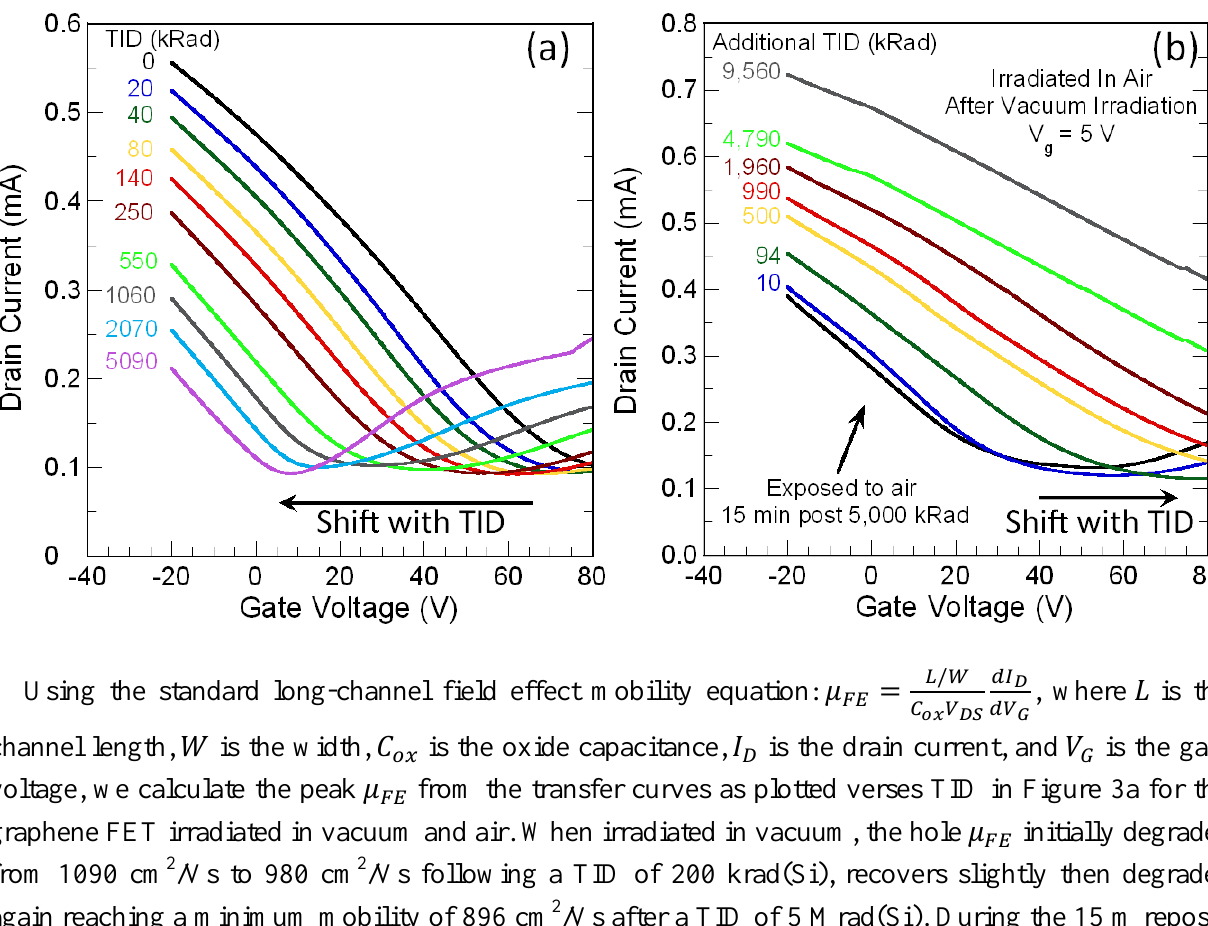
Figure 2. ( a ) Transfer characteristics of a back-gated graphene-FET with incremental total ionizing dose; ( b ) Transfer characteristics of the same device following 15 min of air exposure (black curve) and with additional total ionizing dose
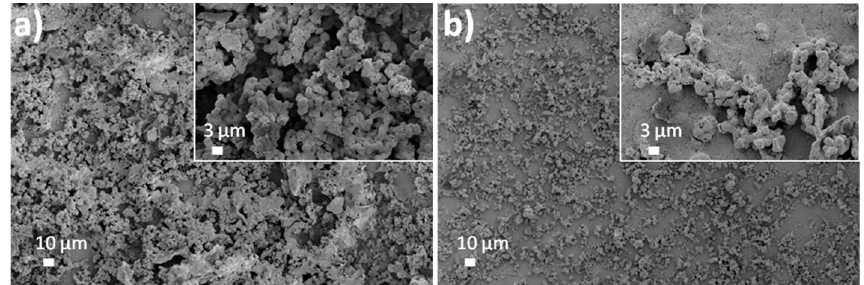
Figure 1. Field-emission scanning electron microscope ( FESEM) images of ZnO microparticle coatings deposited on ( a ) polylactic acid (PLA) and ( b ) polypropylene (PP) polymeric supports.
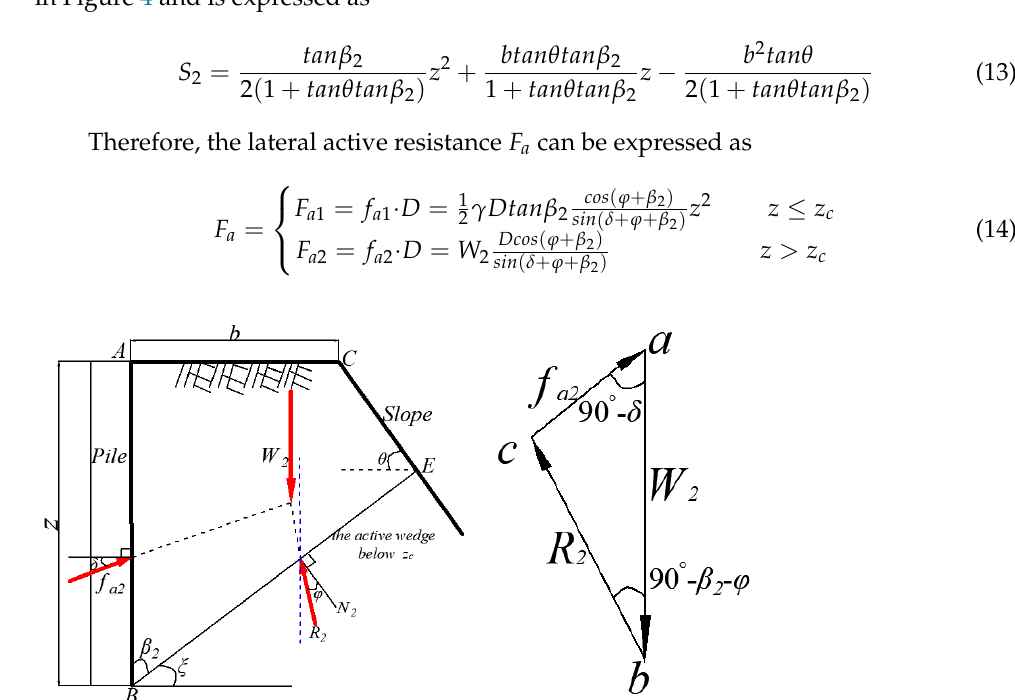
Figure 4. Post-pile active wedge failure mode below critical depth 𝑧 (cid:3030) and the system of forces,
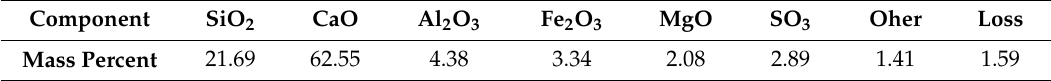
Table 2. Chemical composition of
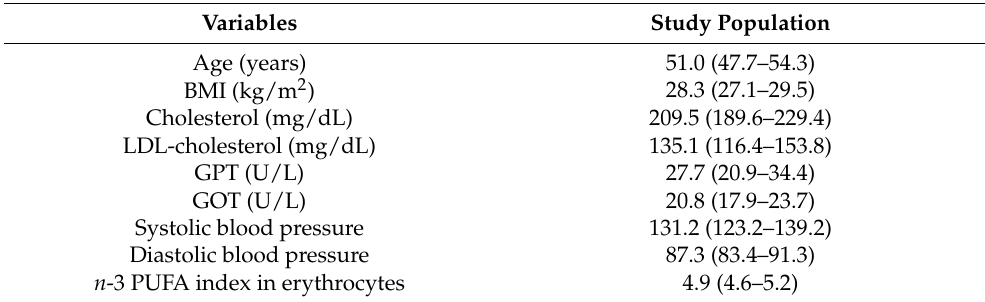
Table 2. Demographic data and baseline characteristics ( n = 19, at screening). Data are shown as means (95%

========================================

» Problem details
Exactly the lines running from the one with "Figure 1. Field-emission" through the end of the listing above must be output, both ends included. No pictures belong in the output.

» Result of this task
Figure 1. Field-emission scanning electron microscope ( FESEM) images of ZnO microparticle coatings deposited on ( a ) polylactic acid (PLA) and ( b ) polypropylene (PP) polymeric supports.
Figure 4. Post-pile active wedge failure mode below critical depth 𝑧 (cid:3030) and the system of forces,
Table 2. Chemical composition of
Table 2. Demographic data and baseline characteristics ( n = 19, at screening). Data are shown as means (95%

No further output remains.